▶ [ОТРЫВОК]:
Смекни!
smekni.com

К генеалогии музыкальной орнаментики (стр. 1 из 2)

А.М. Жихаревич

Любое обращение к старинной музыке неизбежно сталкивается с трудностями интерпретации. В ряду таковых не последнее место занимают проблемы орнаментики, породившие огромное количество методической и теоретической литературы.

Предлагаемый анализ, намеренно дистанцируясь от музыковедческой конкретики, ставит целью наметить общий интерпретативный план в отношении орнаментики, т.е. определиться с полем возможных герменевтических практик. Вынесенная в заглавие «генеалогия» в этом смысле является лишь попыткой коррекции угла зрения, ибо «то, что обнаруживается в историческом начале вещей — это не идентичность, это распря других вещей, это несоответствие» (М. Фуко. Ницше, генеалогия, история // Философия эпохи постмодерна. Минск, 1996, с 80).

Дабы внести некоторую терминологическую определенность, придется, видимо, отказаться от термина «мелизм», используемого современным музыкознанием относительно мелодических украшений. В самом деле, греческое melosma есть «песнь, мелодия»; но в качестве «исторической семантики» сюда привходят взаимодействие григорианского хорала с византийской певческой школой и восточными влияниями вообще, а также противостояние силлабического стиля пения мелизматическому; в XVI — XVII вв. термин применяют к предназначенным для пения музыкальным сочинениям, написанным на поэтический текст, а stilus melismaticus есть простой, без украшений, певческий стиль. Такой многозначности, как кажется, «слишком много». Напротив, орнаментика (от лат. ornamentum — украшение) видится гораздо более определенной формулировкой.

▶ [ЗАДАНИЕ 1]:
Соответствуют ли отрывку об орнаментике утверждения (а), (б) и (в)? Ответьте «да» или «нет» и подкрепите каждый ответ точной цитатой из отрывка. (а) Автор предлагает отказаться от термина «мелизм». (б) Греческое слово melosma означает «украшение». (в) Слово «орнаментика» происходит от латинского ornamentum.
▶ [ЗАДАНИЕ 2]:
Перескажите отрывок об орнаментике в двух предложениях.

▶ [ИСХОДНЫЕ ДАННЫЕ]:
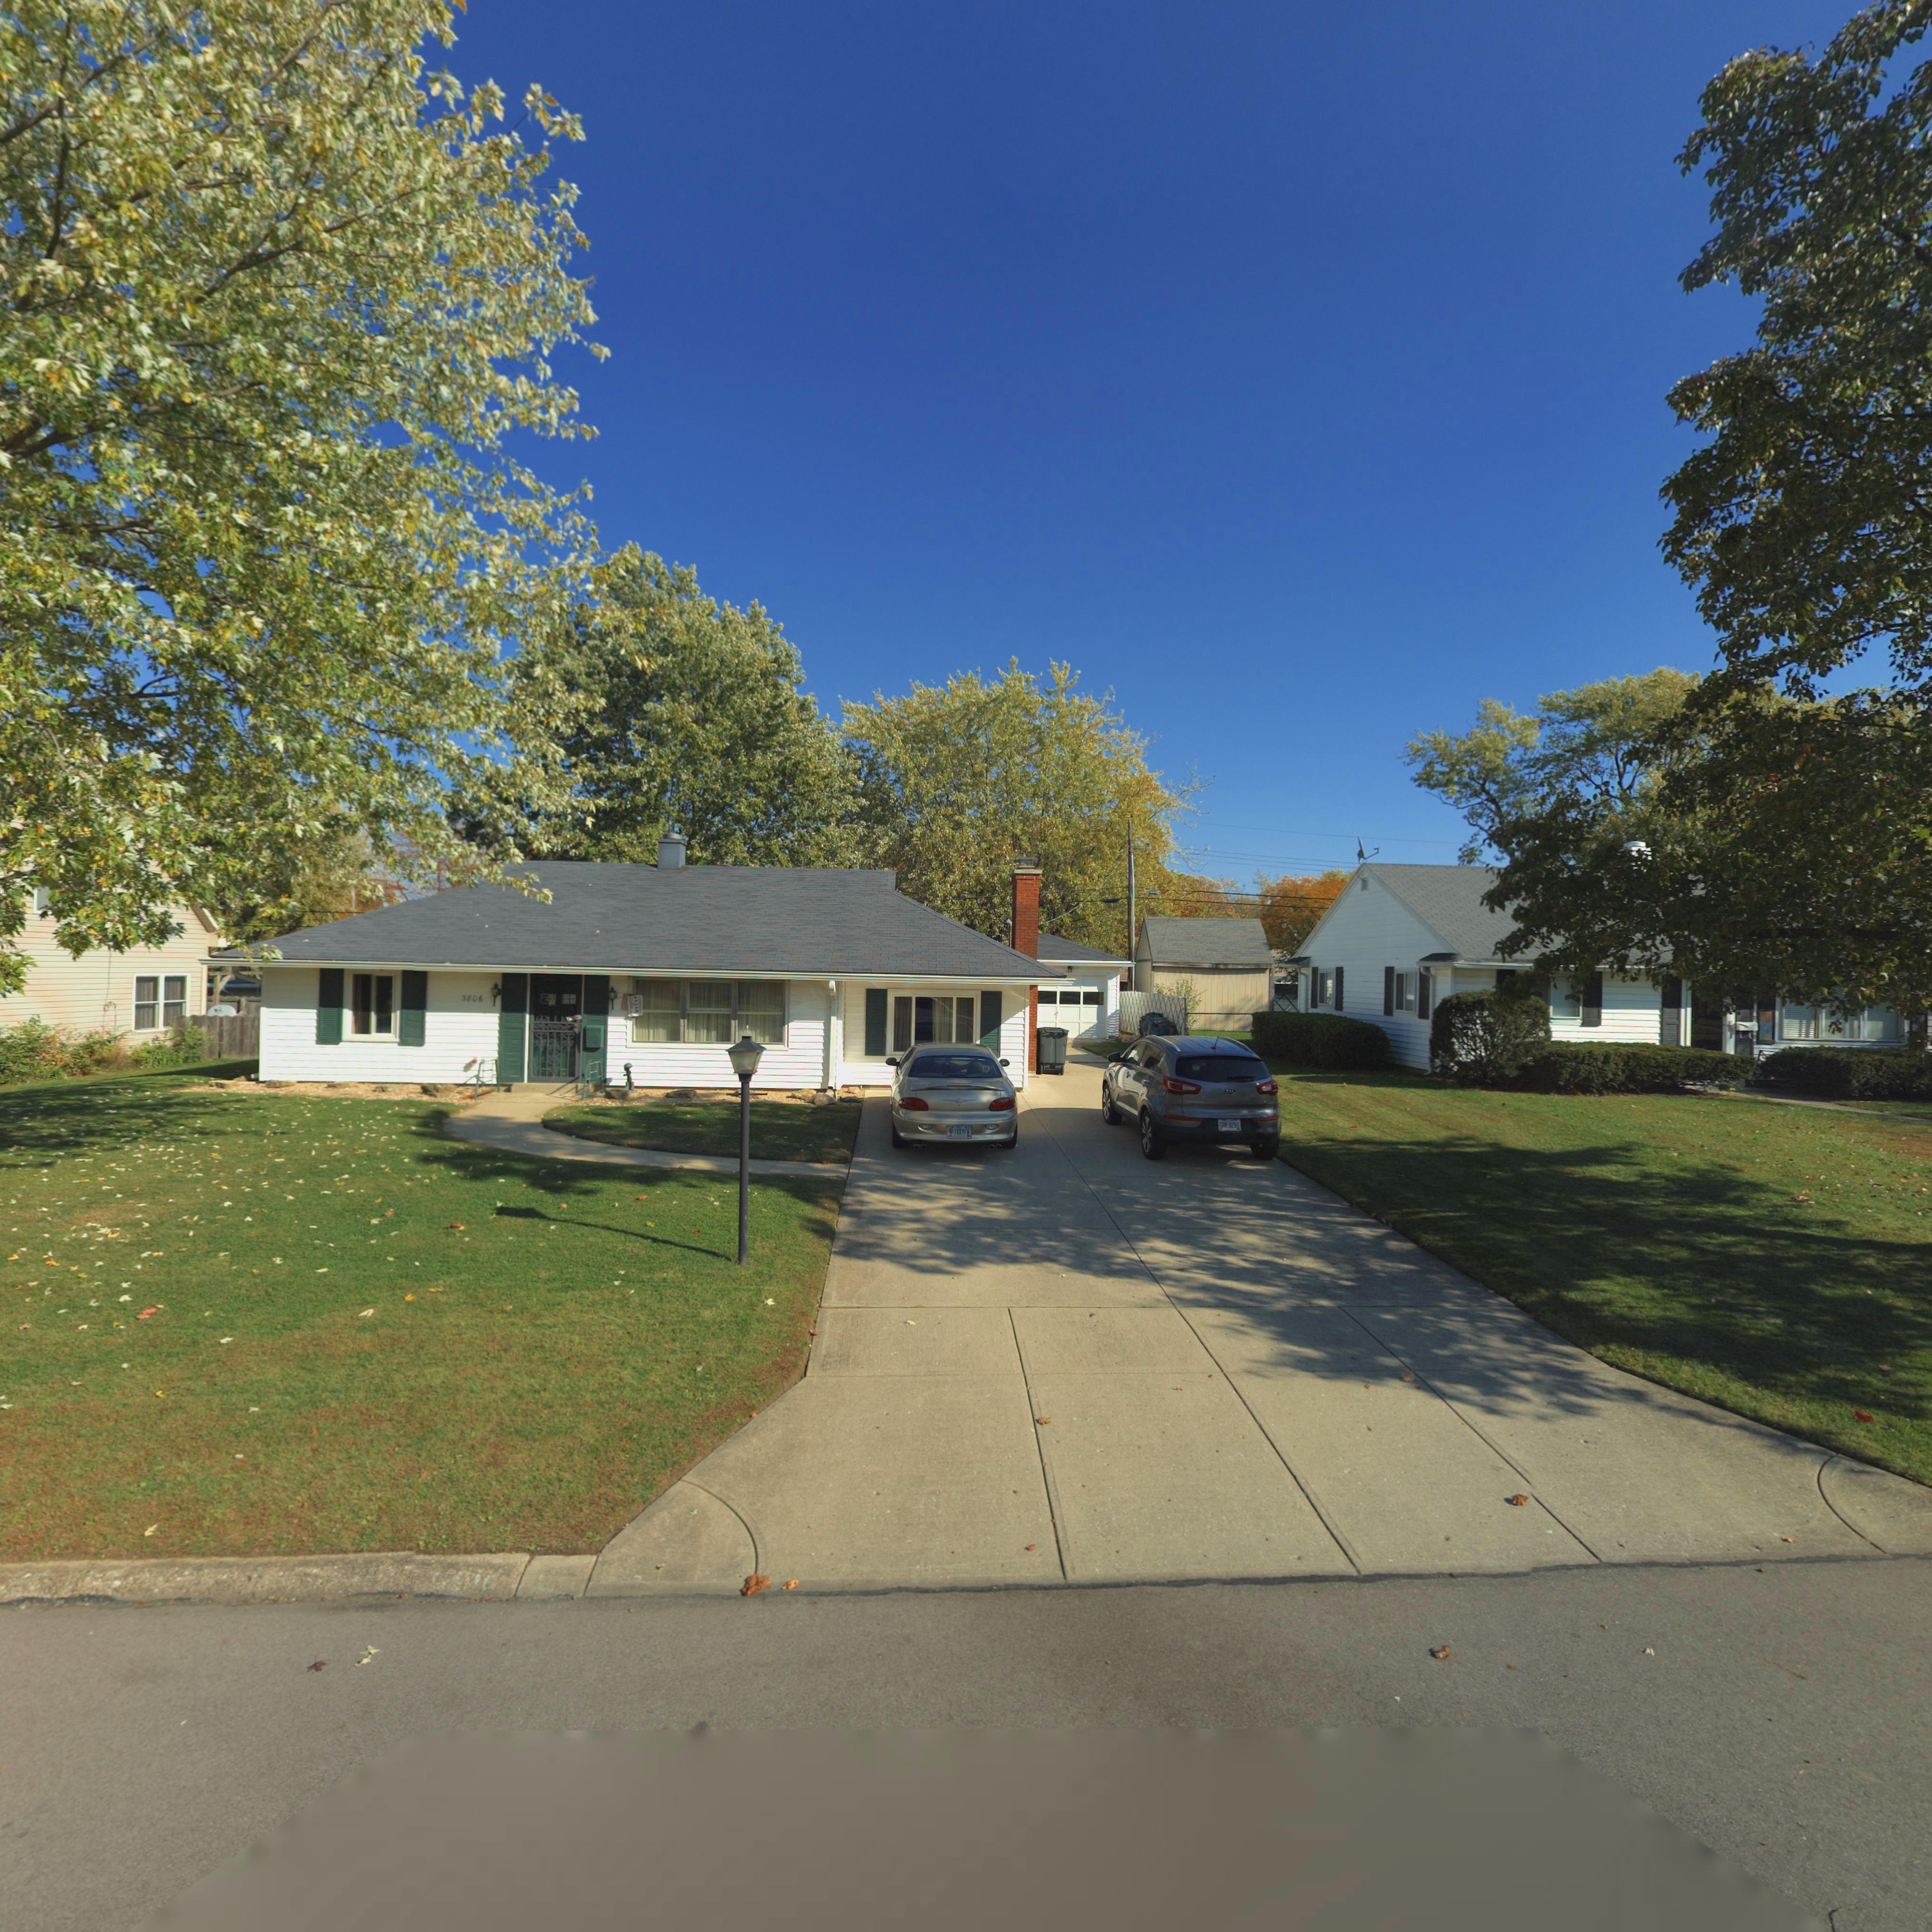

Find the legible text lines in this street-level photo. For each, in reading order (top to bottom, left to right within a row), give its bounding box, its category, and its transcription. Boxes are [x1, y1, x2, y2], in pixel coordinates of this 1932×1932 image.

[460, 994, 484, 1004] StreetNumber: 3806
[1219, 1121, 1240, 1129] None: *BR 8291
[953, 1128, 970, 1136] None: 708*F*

▶ [РЕШЕНИЕ 1]:
(а) Да: «придется, видимо, отказаться от термина «мелизм», используемого современным музыкознанием относительно мелодических украшений».
(б) Нет: «греческое melosma есть «песнь, мелодия»».
(в) Да: «орнаментика (от лат. ornamentum — украшение)».

▶ [РЕШЕНИЕ 2]:
Проблемы орнаментики занимают не последнее место среди трудностей интерпретации старинной музыки, и предлагаемый анализ ставит целью наметить общий интерпретативный план в отношении орнаментики. Термин «мелизм» многозначен, поэтому автор предлагает отказаться от него в пользу более определенного термина «орнаментика».